→ Task to carry out: Reproduce the entries that follow exactly, dropping each image.

→ Provided records:

>>>

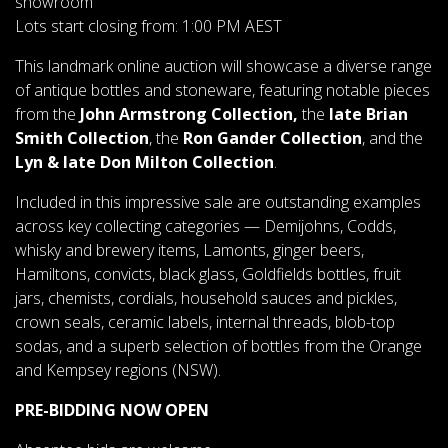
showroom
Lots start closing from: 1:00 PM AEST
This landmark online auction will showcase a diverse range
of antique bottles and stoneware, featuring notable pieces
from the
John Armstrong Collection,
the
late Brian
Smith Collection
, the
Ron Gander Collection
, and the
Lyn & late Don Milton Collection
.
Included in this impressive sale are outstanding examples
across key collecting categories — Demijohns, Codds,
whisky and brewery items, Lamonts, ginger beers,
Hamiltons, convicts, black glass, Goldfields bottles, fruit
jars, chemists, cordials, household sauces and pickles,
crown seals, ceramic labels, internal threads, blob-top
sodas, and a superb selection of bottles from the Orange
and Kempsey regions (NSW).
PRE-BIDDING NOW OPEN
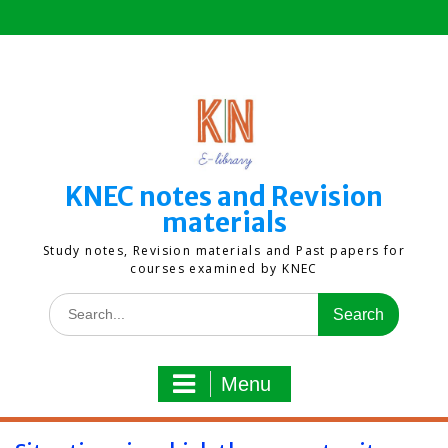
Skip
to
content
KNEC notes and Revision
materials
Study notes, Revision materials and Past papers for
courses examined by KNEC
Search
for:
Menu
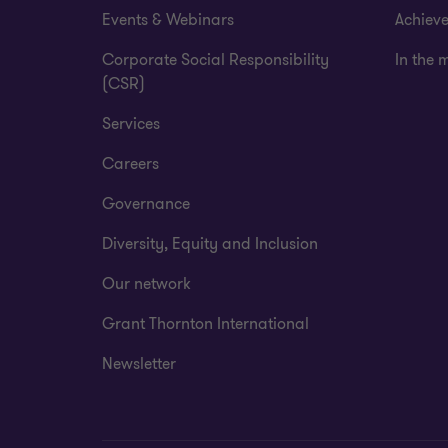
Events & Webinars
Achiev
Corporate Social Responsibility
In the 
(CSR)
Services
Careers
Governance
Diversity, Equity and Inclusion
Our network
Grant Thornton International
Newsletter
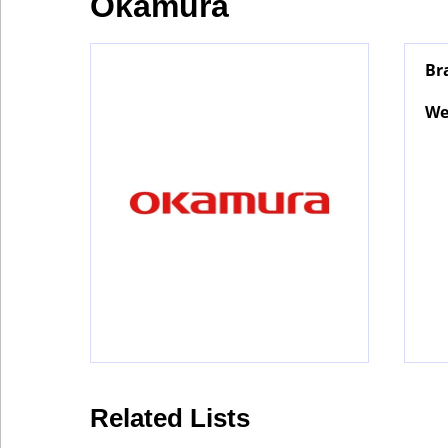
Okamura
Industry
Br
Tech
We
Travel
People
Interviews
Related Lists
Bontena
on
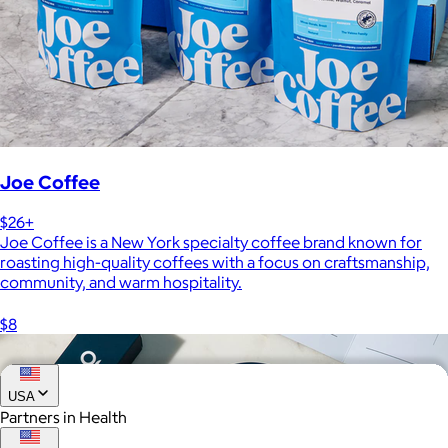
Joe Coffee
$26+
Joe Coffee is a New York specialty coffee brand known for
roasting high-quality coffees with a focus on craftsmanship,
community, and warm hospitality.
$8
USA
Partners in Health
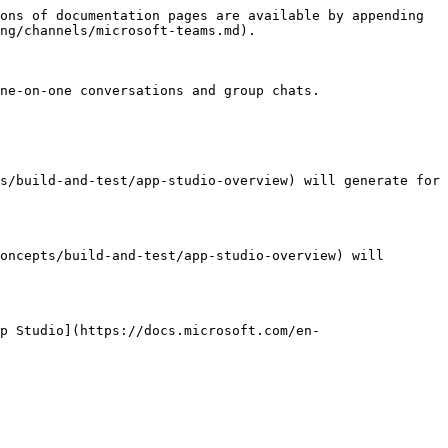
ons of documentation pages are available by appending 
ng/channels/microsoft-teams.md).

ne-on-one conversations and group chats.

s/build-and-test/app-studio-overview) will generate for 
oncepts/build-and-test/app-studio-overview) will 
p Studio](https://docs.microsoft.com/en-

<<<

→ Problem solution:
showroom
Lots start closing from: 1:00 PM AEST
This landmark online auction will showcase a diverse range
of antique bottles and stoneware, featuring notable pieces
from the
John Armstrong Collection,
the
late Brian
Smith Collection
, the
Ron Gander Collection
, and the
Lyn & late Don Milton Collection
.
Included in this impressive sale are outstanding examples
across key collecting categories — Demijohns, Codds,
whisky and brewery items, Lamonts, ginger beers,
Hamiltons, convicts, black glass, Goldfields bottles, fruit
jars, chemists, cordials, household sauces and pickles,
crown seals, ceramic labels, internal threads, blob-top
sodas, and a superb selection of bottles from the Orange
and Kempsey regions (NSW).
PRE-BIDDING NOW OPEN
Skip
to
content
KNEC notes and Revision
materials
Study notes, Revision materials and Past papers for
courses examined by KNEC
Search
for:
Menu
Events & Webinars
Achiev
Corporate Social Responsibility
In the 
(CSR)
Services
Careers
Governance
Diversity, Equity and Inclusion
Our network
Grant Thornton International
Newsletter
Okamura
Industry
Br
Tech
We
Travel
People
Interviews
Related Lists
Bontena
on
Joe Coffee
$26+
Joe Coffee is a New York specialty coffee brand known for
roasting high-quality coffees with a focus on craftsmanship,
community, and warm hospitality.
$8
USA
Partners in Health
ons of documentation pages are available by appending 
ng/channels/microsoft-teams.md).

ne-on-one conversations and group chats.

s/build-and-test/app-studio-overview) will generate for 
oncepts/build-and-test/app-studio-overview) will 
p Studio](https://docs.microsoft.com/en-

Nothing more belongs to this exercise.